When Winnie tried harder to make her see that she wouldn’t be able to keep her baby, Josalyn had run. Winnie tried to find her, going as far as Tacoma, asking shelters about a pregnant, homeless woman with multicolored hair. No one had seen Josalyn, and Winnie’s guilt took on a new corridor in her life.
Winnie rubbed her eyes. She needed to sleep; she couldn’t think clearly anymore. She tossed and turned in her bed. How could anyone know about that night? What she’d done. She had been alone with Josalyn in that tent.
The call had come in the middle of the night and she’d slept through it, since she silenced her phone after 8:00 p.m.

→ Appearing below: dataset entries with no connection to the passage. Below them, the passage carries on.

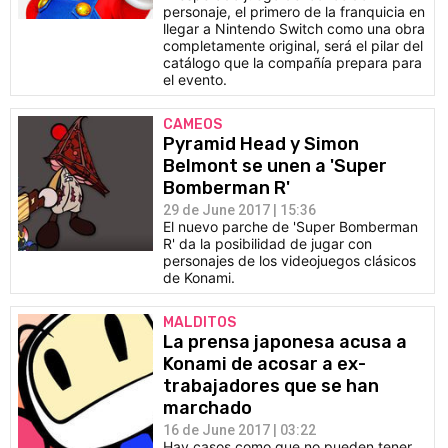
personaje, el primero de la franquicia en
llegar a Nintendo Switch como una obra
completamente original, será el pilar del
catálogo que la compañía prepara para
el evento.
CAMEOS
Pyramid Head y Simon
Belmont se unen a 'Super
Bomberman R'
29 de June 2017 | 15:36
El nuevo parche de 'Super Bomberman
R' da la posibilidad de jugar con
personajes de los videojuegos clásicos
de Konami.
MALDITOS
La prensa japonesa acusa a
Konami de acosar a ex-
trabajadores que se han
marchado
16 de June 2017 | 03:22
Hay casos como que no pueden tener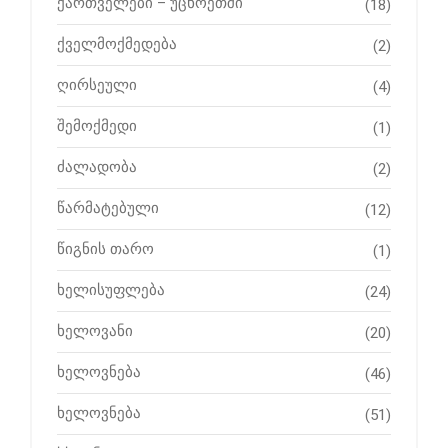
ქართველები – უცხოეთში
(18)
ქველმოქმედება
(2)
ღირსეული
(4)
შემოქმედი
(1)
ძალადობა
(2)
წარმატებული
(12)
წიგნის თარო
(1)
ხელისუფლება
(24)
ხელოვანი
(20)
ხელოვნება
(46)
ხელოვნება
(51)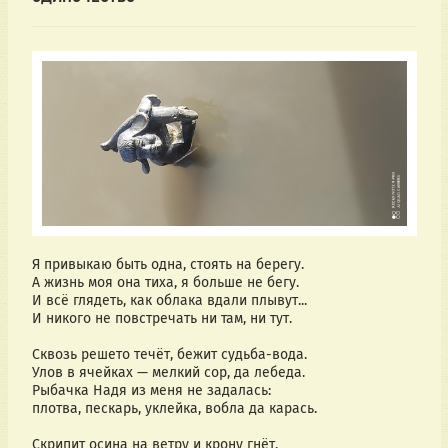
Я привыкаю быть одна, стоять на берегу.
А жизнь моя она тиха, я больше не бегу.
И всё глядеть, как облака вдали плывут...
И никого не повстречать ни там, ни тут.
Сквозь решето течёт, бежит судьба-вода.
Улов в ячейках — мелкий сор, да лебеда.
Рыбачка Надя из меня не задалась:
плотва, пескарь, уклейка, вобла да карась.
Скрипит осина на ветру и крону гнёт,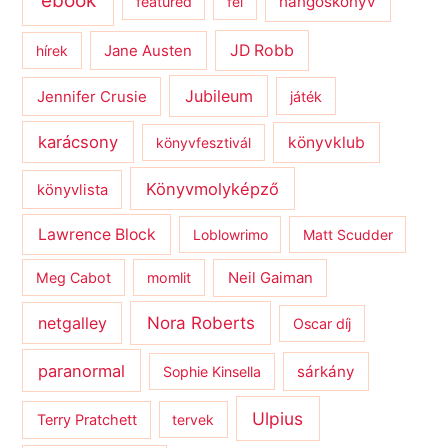
ebook
hangoskönyv
featured
fél
JD Robb
hírek
Jane Austen
Jubileum
Jennifer Crusie
játék
karácsony
könyvklub
könyvfesztivál
Könyvmolyképző
könyvlista
Lawrence Block
Loblowrimo
Matt Scudder
Meg Cabot
momlit
Neil Gaiman
netgalley
Nora Roberts
Oscar díj
paranormal
sárkány
Sophie Kinsella
Ulpius
Terry Pratchett
tervek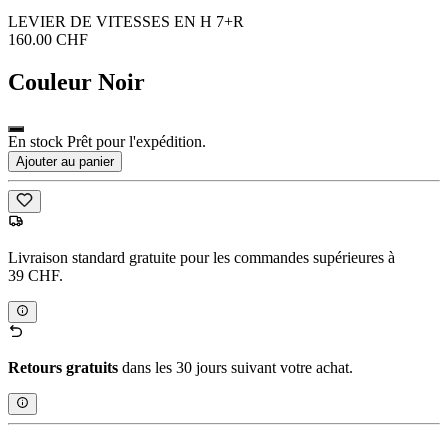
LEVIER DE VITESSES EN H 7+R
160.00 CHF
Couleur
Noir
En stock Prêt pour l'expédition.
Ajouter au panier
Livraison standard gratuite pour les commandes supérieures à
39 CHF.
Retours gratuits
dans les 30 jours suivant votre achat.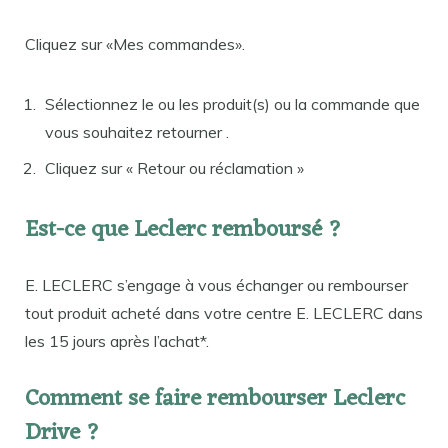
Cliquez sur «Mes commandes».
Sélectionnez le ou les produit(s) ou la commande que
vous souhaitez retourner .
Cliquez sur « Retour ou réclamation »
Est-ce que Leclerc remboursé ?
E. LECLERC s’engage à vous échanger ou rembourser
tout produit acheté dans votre centre E. LECLERC dans
les 15 jours après l’achat*.
Comment se faire rembourser Leclerc
Drive ?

She’d woken up to use the bathroom and there was the missed call, lighting up her screen. Winnie had carried the phone into the bathroom and hit play on the voice mail as she peed. Josalyn’s voice came through, shaky, her words as discombobulated as the noises behind her.
“I had the baby. It’s not good, I’m not good. You said you’d help. I’m living in a tent near the overpass in Ravenna. Please...” And then the line had gone dead. Winnie called the number back right away, still sitting on the toilet, but it just rang and rang.